Estamos hablando de países como China, Brasil y, en menor medida, India. Muchos
de ellos, hasta ayer el Tercer Mundo, acumulan más ahorros que los del Primero;
es más, algunos se cuentan entre los principales tenedores de deuda de algunos
de los más prominentes miembros del propio Primer Mundo. Esos países, a los que
los más desarrollados han venido considerando un mercado en el que vender sus
productos y contratar mano de obra barata, han pasado a ser unos duros
competidores de aquéllos por los recursos naturales y energéticos... ¡e incluso
invierten en sus economías!
Si a
todo esto le añadimos un deprimente mapa demográfico, en el que Occidente cada
vez pesa menos, la persistencia de amenazas globales como el islamismo radical
y la ebullición del mundo musulmán, se comprende bien el desolador panorama que
nos aguarda.
Que las
relaciones entre los cuatro o cinco bloques que se formen sean cooperativas o
competitivas dependerá del saber hacer de sus dirigentes; Quinlan de todas
formas apunta que serán del segundo tipo.
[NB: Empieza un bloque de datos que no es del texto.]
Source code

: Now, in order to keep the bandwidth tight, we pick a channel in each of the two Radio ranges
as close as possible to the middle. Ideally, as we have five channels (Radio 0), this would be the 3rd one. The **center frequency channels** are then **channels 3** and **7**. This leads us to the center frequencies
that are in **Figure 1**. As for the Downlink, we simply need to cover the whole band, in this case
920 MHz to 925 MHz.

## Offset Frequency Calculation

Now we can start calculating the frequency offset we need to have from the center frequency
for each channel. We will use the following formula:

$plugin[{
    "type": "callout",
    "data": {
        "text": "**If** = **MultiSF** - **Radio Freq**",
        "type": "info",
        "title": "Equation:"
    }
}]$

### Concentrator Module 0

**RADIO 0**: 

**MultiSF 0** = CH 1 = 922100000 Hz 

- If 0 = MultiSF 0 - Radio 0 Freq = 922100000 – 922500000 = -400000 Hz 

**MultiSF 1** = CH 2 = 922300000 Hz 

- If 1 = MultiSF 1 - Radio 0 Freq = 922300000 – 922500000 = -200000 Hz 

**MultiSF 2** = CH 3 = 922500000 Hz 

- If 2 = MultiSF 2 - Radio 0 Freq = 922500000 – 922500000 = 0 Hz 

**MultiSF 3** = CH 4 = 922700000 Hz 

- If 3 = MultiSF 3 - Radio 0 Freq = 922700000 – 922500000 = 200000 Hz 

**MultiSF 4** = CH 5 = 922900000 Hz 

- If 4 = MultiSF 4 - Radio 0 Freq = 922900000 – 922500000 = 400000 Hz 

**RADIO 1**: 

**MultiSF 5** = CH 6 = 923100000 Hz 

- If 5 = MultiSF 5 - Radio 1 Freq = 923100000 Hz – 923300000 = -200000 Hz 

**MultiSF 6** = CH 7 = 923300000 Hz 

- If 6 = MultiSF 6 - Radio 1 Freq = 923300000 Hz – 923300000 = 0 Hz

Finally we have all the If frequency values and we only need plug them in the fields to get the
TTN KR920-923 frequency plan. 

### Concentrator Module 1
Sea como fuere, será un mundo en poco
o nada parecido al que hemos vivido desde los 90.
La
globalización no tenía por qué ser eterna. No lo fue en su primera etapa, a
comienzos del siglo XIX: entonces acabó abruptamente, y contra todo pronóstico,
en la Primera Sangría Mundial. Con una proliferación nuclear que se promete
fuera de control si países como Irán consiguen la bomba y con un renovado peso
del nacionalismo, nos daremos con un canto en los dientes si no acabamos de
nuevo en un baño de sangre.
No dejen
de leer con cariño el capítulo sobre Europa: se reirán un buen rato de Elena
Salgado y demás incompetentes. Por no llorar.
**Del libro The Last Economic Superpower de,
Joseph Quinlan, McGraw Hill (Nueva York), 2010. Publicado en Suplemento Libros
de Libertad Digital, 4 de febrero de 2011.